If you want to see a major fight card in the comfort of your living room, you've got to plunk down $30 or $40, on average, to purchase the pay-per-view telecast.You can get a half-dozen buddies together, split the cost and maybe have enough left for pizza and cold beverages. But when the challenger goes down in the first round, before you've even made it to your chair, you wonder if it was really worth it.
The next time you purchase a pay-per-view fight, you might have to pay another nickel for every dollar you spend.
But Sen. Pete Suazo, D-Salt Lake City, is betting you'll be willing to pay the extra fee - $2 for a $40 fight - if the proceeds are used to promote boxing in Utah and bring major prize fights to the Beehive state.
Suazo's SB48, which may get its first Senate committee hearing next week, would impose a 5-percent excise tax on pay-per-view matches.
Half of the money collected would go to Utah amateur boxing clubs for equipment, travel and other expenses.
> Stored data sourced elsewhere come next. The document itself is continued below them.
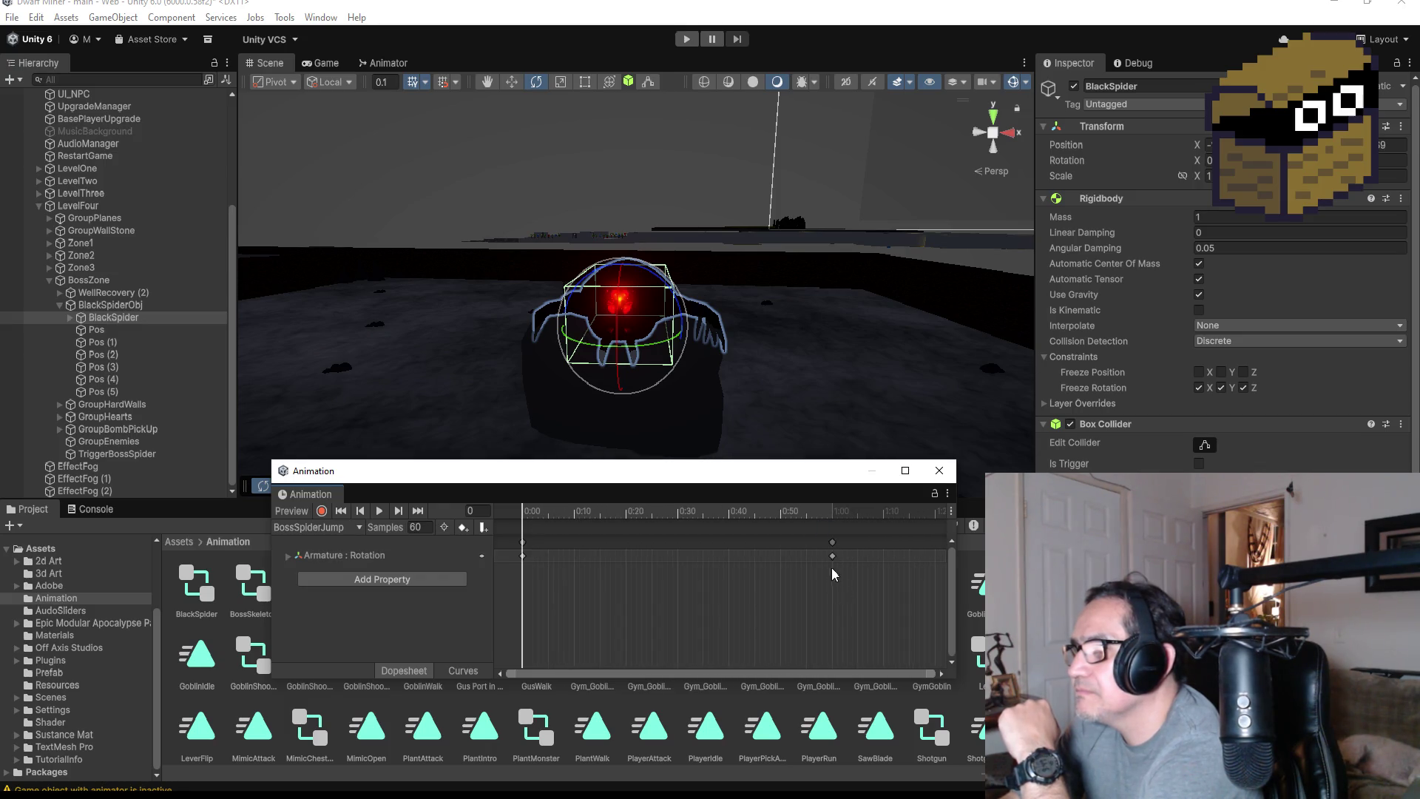
left_click(832, 555)
Delete the 1:00 keyframes, close the Animation window, save the scene, and start Play mode
key("Delete")
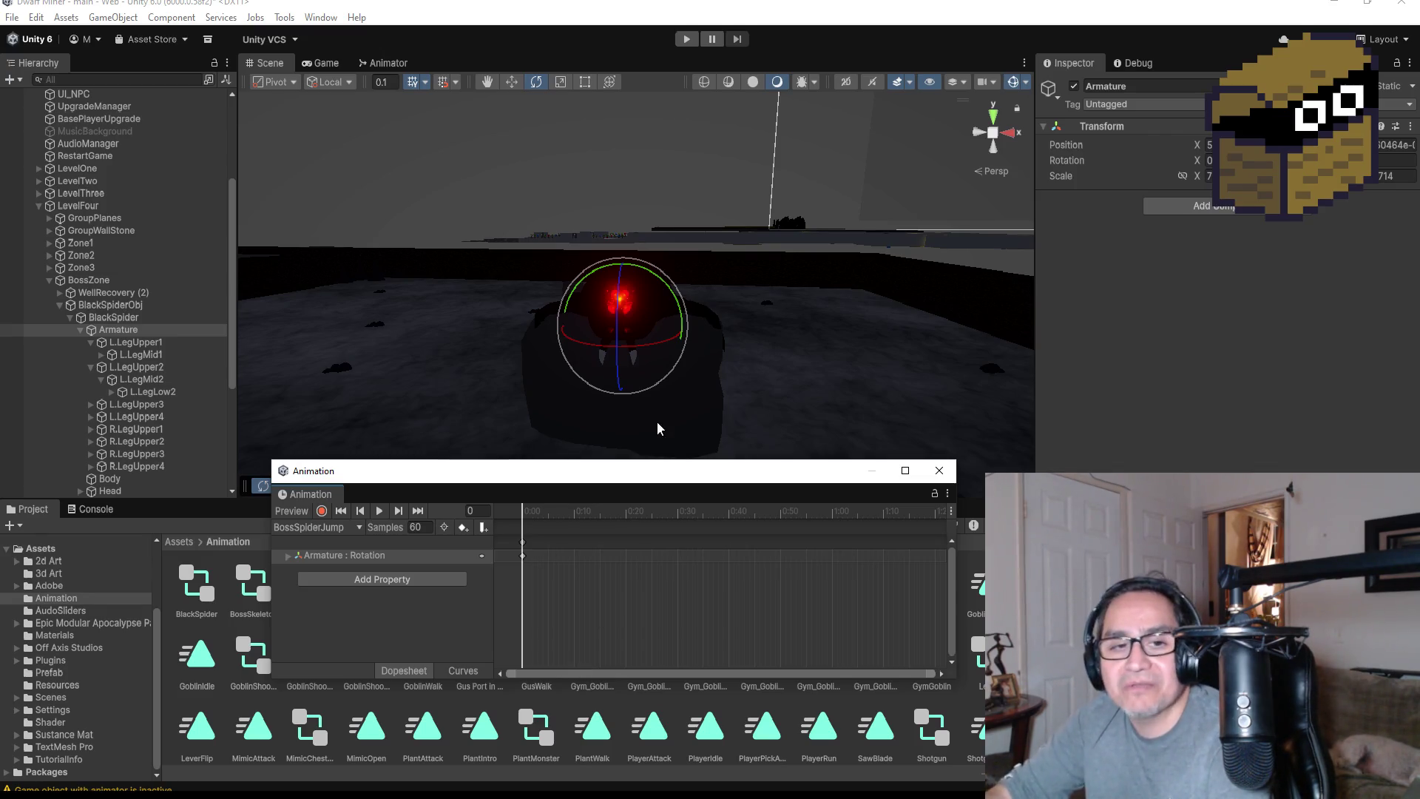
left_click(940, 471)
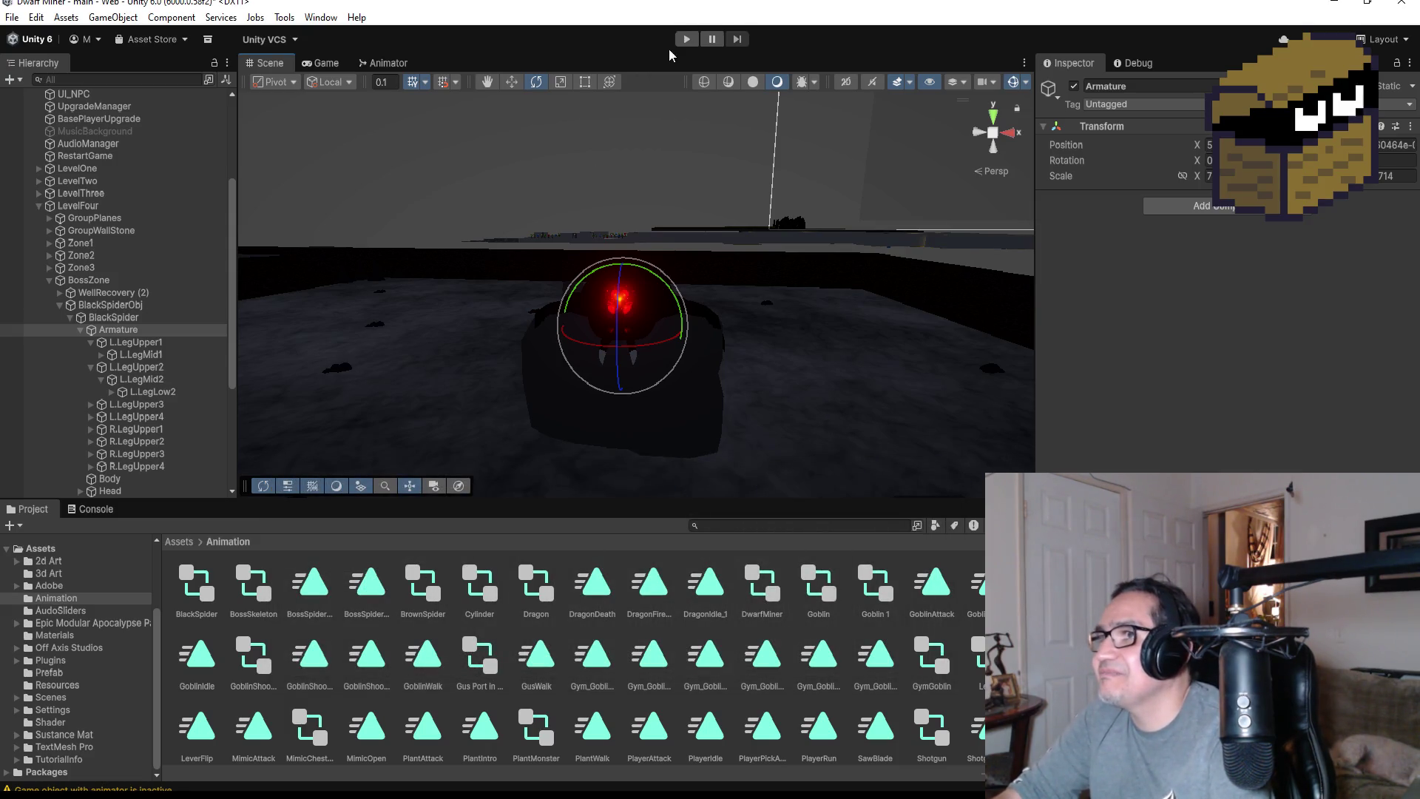
left_click(11, 18)
left_click(30, 94)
The rest would go to the Utah Boxing Commission, which could use the money for travel, athlete drug-testing and to bring high-profile professional title bouts to Utah, possibly at the West Valley Event Center. Suazo said several local promoters are interested in that prospect.
"We have a stable of young pros here, and they all have to leave" the state to compete, he said. He wants them to be able to fight in their own backyard, in front of their friends, family and supporters.
Suazo, who three years ago passed a bill setting up the state boxing commission, is as enthused about this bill as any he's advanced. He envisions a return to Utah's boxing heyday of the 1950s and '60s, when West Jordan fighter Gene Fullmer held the middleweight crown. Fullmer has been invited by Suazo to speak to lawmakers in support of the bill.
The states of Arizona, Florida, Iowa and New Mexico, among others, tax pay-per-view boxing matches to promote the sport, Suazo said. The New Mexico tax generated $70,000 a year ago, he said.
"There is no other way to promote boxing in this state," said Suazo, a former amateur fighter who has worked as a boxing referee throughout the country and for bouts featured on ESPN.
"Believe me, there is a lot of support for this in the fight crowd because they understand."
Cable television executives don't.
They fear the proposed law would lead to taxation on other pay-per-view events, including movies, and could be the deciding factor in a customer's thinking on whether to buy a pay-per-view show.
"That's part of our concern, that we're going to lose the substantial base on pay-per-view events," said Dan Sutton, a general manager for Insight Communications.